Joint position lists
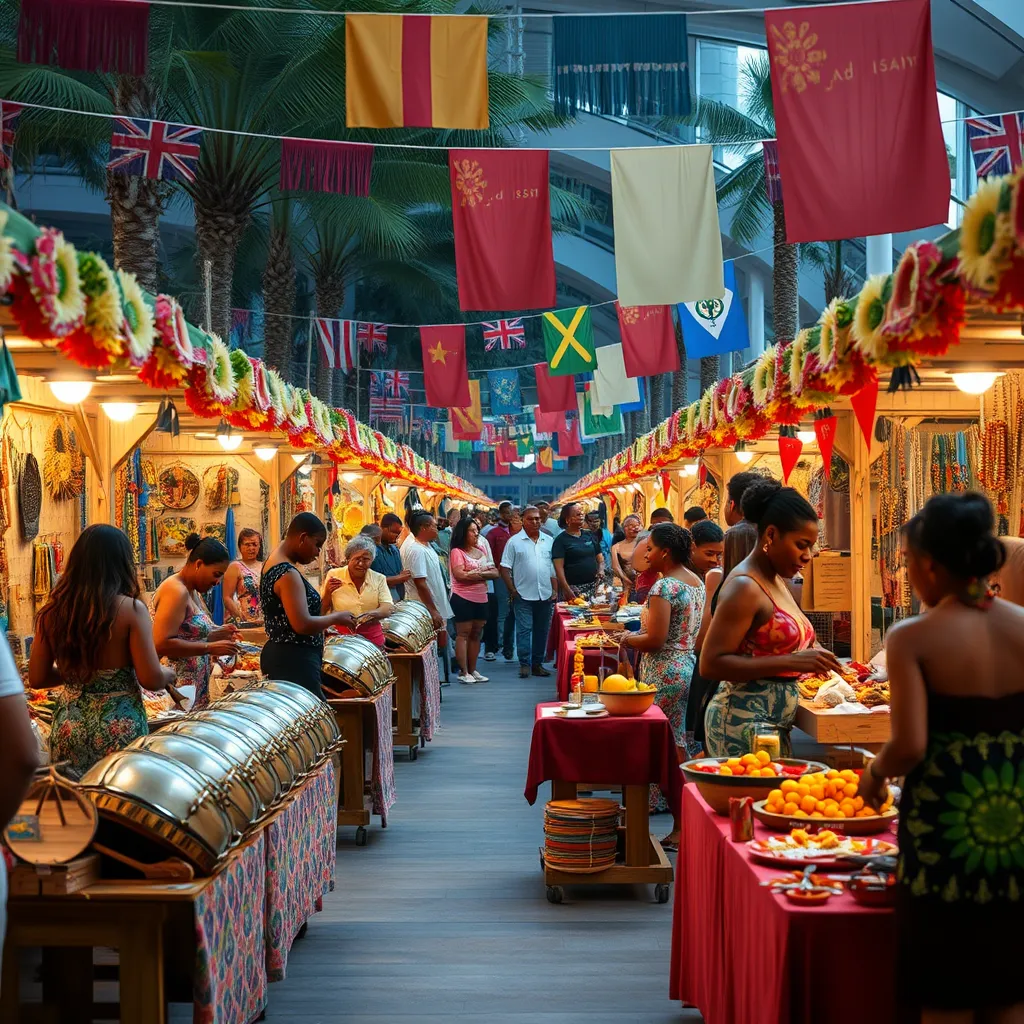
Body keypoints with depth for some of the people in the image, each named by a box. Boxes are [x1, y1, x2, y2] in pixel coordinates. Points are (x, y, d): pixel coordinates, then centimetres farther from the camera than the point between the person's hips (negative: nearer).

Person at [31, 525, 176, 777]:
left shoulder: (53, 611, -2)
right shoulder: (131, 609, -14)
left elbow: (37, 678, 5)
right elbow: (151, 680, -14)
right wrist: (169, 673, 7)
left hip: (67, 725, 4)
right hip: (119, 727, -4)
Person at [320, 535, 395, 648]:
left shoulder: (379, 579, 6)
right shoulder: (334, 575, 2)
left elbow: (388, 608, -7)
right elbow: (320, 611, 7)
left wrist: (371, 614, -26)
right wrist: (327, 593, -12)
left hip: (372, 636, 1)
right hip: (341, 634, -1)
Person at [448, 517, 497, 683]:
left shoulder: (482, 550, 12)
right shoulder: (457, 552, -6)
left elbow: (495, 573, 7)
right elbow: (460, 575, -19)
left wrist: (475, 573, -11)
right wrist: (483, 573, -6)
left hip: (481, 598, 6)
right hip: (463, 598, -6)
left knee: (475, 634, 10)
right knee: (463, 634, -3)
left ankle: (472, 670, 17)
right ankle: (463, 672, -1)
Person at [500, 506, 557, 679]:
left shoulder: (549, 541, 10)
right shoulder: (515, 542, -1)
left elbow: (554, 568, 13)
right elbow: (505, 568, -2)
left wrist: (555, 590, 5)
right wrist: (512, 590, -8)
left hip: (545, 594, 4)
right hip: (523, 595, -4)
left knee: (542, 630, 8)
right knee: (524, 629, -5)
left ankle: (537, 663, 17)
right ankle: (524, 664, -1)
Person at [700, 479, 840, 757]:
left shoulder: (778, 582, 14)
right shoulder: (744, 587, -14)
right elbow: (711, 664, -20)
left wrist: (809, 654, 6)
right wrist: (791, 661, -23)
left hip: (776, 725, 9)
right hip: (744, 722, -9)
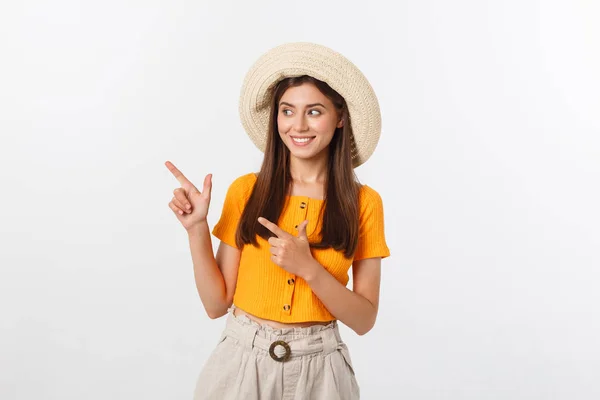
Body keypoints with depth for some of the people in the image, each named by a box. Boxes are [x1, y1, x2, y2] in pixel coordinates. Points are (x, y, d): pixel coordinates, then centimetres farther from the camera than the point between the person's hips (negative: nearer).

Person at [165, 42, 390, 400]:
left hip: (317, 368, 0)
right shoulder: (245, 191, -5)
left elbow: (364, 320, -7)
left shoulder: (363, 202, -6)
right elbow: (217, 303, -3)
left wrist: (308, 268, -20)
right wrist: (197, 229, -14)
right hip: (241, 362, 1)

- Prompt
Switch "wrist" to "hand" in the stretch from the line containing "right knee: (463, 634, -3)" through the end of the material, keeping everything else unchanged. Leave the pictures out of your answer.

- Exercise output
right knee: (463, 634, -3)
left ankle: (472, 670, 17)
right ankle: (463, 672, -1)
Person at [500, 506, 557, 679]:
left shoulder: (549, 541, 10)
right shoulder: (515, 542, -1)
left elbow: (554, 568, 13)
right elbow: (505, 568, -2)
left hand: (555, 590, 5)
right hand: (512, 590, -8)
left hip: (545, 594, 4)
right hip: (523, 595, -4)
left knee: (542, 630, 8)
right knee: (524, 629, -5)
left ankle: (537, 663, 17)
right ankle: (524, 664, -1)
Person at [700, 479, 840, 757]:
left shoulder: (778, 582, 14)
right shoulder: (744, 587, -14)
right elbow: (711, 664, -20)
left hand: (809, 654, 6)
right hand: (791, 661, -23)
left hip: (776, 725, 9)
right hip: (744, 722, -9)
Body keypoints with depth for some of the people in the image, each named by a box. Boxes are [x1, y1, x2, y2] in pixel coordinates. Points are (x, y, d): pixel coordinates, then centimetres farther from the camera than the point between the person's hips (negative: nearer).

Person at [165, 42, 390, 400]:
left hip: (317, 368, 0)
right shoulder: (245, 191, -5)
left elbow: (364, 320, -7)
left shoulder: (363, 202, -6)
right elbow: (217, 303, -3)
left hand: (308, 268, -20)
right hand: (197, 229, -14)
right hip: (241, 362, 1)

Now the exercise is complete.